## [EXERCISE REQUIREMENTS]
Give again the entries below exactly, beginning at the first line and ending at the line with "le chemin moyen).".

Stored items

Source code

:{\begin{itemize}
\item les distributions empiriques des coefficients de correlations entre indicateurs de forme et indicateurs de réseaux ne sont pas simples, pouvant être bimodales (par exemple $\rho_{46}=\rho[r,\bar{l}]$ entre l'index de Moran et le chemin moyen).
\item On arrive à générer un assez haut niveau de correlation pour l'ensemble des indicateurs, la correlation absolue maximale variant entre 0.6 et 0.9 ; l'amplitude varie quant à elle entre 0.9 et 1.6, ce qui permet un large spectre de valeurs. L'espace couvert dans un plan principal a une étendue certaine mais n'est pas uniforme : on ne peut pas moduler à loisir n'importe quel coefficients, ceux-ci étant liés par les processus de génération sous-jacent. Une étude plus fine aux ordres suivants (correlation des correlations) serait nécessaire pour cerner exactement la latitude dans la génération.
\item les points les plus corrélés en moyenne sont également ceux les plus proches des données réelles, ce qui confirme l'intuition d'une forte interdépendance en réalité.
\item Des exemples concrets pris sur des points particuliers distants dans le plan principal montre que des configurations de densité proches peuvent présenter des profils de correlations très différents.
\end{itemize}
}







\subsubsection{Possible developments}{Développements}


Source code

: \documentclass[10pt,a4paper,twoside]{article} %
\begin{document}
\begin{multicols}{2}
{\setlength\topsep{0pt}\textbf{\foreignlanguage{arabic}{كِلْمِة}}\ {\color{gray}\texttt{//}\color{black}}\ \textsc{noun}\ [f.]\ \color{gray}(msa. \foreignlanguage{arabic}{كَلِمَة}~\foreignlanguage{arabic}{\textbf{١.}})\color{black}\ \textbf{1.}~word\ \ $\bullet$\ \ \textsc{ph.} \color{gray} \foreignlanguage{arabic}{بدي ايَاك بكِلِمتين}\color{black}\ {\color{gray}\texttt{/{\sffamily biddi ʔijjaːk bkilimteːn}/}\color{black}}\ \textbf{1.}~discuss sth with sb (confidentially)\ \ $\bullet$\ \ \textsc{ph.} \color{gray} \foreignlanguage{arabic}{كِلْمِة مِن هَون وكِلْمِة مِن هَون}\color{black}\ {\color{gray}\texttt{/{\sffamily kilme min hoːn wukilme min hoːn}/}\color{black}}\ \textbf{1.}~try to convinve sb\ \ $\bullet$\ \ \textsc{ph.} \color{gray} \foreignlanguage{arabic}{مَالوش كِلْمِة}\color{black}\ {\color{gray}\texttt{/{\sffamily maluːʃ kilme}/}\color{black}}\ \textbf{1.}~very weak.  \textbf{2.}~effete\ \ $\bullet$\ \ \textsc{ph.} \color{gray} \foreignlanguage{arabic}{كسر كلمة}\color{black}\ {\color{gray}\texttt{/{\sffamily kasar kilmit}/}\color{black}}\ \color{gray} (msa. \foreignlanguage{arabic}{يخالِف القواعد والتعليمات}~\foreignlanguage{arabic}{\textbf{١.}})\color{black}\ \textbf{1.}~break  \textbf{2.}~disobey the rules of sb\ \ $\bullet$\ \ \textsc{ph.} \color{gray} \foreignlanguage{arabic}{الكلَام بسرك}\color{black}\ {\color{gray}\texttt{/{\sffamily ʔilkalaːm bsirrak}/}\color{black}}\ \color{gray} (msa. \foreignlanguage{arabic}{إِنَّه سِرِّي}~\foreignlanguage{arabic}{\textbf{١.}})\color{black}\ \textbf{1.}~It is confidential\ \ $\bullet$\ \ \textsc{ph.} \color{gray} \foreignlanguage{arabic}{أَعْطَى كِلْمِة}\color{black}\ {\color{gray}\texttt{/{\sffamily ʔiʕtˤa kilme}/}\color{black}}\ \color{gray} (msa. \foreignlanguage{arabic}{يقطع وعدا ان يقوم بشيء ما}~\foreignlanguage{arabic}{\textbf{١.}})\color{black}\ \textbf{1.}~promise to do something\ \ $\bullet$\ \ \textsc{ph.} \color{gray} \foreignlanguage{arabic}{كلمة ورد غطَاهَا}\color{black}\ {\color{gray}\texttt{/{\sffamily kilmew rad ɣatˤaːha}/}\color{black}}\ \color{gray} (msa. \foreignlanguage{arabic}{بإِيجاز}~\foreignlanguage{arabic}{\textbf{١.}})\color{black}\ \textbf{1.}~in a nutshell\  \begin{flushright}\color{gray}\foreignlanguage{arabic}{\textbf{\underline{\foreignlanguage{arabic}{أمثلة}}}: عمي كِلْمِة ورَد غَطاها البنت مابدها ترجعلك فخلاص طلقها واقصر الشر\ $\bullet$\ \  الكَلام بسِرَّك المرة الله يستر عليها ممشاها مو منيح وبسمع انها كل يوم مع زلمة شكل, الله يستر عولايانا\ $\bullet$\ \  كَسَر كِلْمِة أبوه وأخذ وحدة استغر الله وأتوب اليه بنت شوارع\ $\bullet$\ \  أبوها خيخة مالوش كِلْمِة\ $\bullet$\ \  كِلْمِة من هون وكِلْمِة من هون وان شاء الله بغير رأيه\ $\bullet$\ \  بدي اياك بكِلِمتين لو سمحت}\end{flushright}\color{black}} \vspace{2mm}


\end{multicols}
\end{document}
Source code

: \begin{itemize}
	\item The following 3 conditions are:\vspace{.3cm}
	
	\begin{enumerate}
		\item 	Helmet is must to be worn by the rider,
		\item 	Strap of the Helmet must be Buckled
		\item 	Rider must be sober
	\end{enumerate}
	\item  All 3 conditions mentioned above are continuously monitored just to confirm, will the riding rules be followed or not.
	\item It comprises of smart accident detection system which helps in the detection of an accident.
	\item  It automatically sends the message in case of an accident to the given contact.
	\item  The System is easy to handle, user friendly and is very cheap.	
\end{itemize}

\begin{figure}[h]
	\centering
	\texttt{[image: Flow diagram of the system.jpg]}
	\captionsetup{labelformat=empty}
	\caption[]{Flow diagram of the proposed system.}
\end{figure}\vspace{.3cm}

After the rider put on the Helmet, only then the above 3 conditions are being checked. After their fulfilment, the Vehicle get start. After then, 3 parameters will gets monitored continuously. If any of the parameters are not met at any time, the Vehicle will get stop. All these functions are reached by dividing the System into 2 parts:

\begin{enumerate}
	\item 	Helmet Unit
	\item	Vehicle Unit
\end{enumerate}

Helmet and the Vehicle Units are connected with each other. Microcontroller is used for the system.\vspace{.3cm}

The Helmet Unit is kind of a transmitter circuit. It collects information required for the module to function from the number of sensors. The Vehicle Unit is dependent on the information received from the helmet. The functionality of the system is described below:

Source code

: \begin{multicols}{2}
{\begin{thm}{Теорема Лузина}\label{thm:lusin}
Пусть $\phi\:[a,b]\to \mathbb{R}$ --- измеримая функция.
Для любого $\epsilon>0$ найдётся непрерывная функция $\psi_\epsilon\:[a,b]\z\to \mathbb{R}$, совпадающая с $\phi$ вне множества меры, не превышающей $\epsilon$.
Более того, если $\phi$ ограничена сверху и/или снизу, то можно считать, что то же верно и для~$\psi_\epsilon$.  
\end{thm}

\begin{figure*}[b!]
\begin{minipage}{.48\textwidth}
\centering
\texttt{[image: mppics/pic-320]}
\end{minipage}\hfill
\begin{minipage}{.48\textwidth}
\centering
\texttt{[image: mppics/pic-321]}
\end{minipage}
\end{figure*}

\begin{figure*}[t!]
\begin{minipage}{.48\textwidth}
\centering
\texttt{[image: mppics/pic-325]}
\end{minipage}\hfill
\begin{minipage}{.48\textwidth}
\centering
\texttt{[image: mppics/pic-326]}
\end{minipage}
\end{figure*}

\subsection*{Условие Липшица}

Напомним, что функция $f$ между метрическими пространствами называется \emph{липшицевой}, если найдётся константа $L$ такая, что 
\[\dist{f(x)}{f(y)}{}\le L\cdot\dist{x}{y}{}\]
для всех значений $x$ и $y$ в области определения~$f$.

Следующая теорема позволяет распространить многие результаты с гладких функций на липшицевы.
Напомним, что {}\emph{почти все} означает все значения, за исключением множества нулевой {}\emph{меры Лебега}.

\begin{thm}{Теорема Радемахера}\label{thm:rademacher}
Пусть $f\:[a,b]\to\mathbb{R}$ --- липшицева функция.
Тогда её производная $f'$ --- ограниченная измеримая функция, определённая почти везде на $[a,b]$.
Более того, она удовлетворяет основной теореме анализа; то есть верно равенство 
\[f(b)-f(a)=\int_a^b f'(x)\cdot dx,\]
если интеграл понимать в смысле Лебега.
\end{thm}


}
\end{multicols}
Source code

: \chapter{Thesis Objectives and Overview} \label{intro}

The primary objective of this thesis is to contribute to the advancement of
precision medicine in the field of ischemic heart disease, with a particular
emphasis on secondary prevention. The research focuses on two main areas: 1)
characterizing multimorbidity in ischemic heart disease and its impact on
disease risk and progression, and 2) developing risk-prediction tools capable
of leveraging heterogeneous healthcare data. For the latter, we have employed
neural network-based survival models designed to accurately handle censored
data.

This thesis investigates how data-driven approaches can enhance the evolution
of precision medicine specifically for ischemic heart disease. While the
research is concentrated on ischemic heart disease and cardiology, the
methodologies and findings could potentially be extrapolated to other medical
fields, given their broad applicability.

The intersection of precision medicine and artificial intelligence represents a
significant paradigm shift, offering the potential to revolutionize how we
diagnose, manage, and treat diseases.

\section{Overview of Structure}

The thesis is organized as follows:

## [ANSWER TO THE PROBLEM]
Source code

:{\begin{itemize}
\item les distributions empiriques des coefficients de correlations entre indicateurs de forme et indicateurs de réseaux ne sont pas simples, pouvant être bimodales (par exemple $\rho_{46}=\rho[r,\bar{l}]$ entre l'index de Moran et le chemin moyen).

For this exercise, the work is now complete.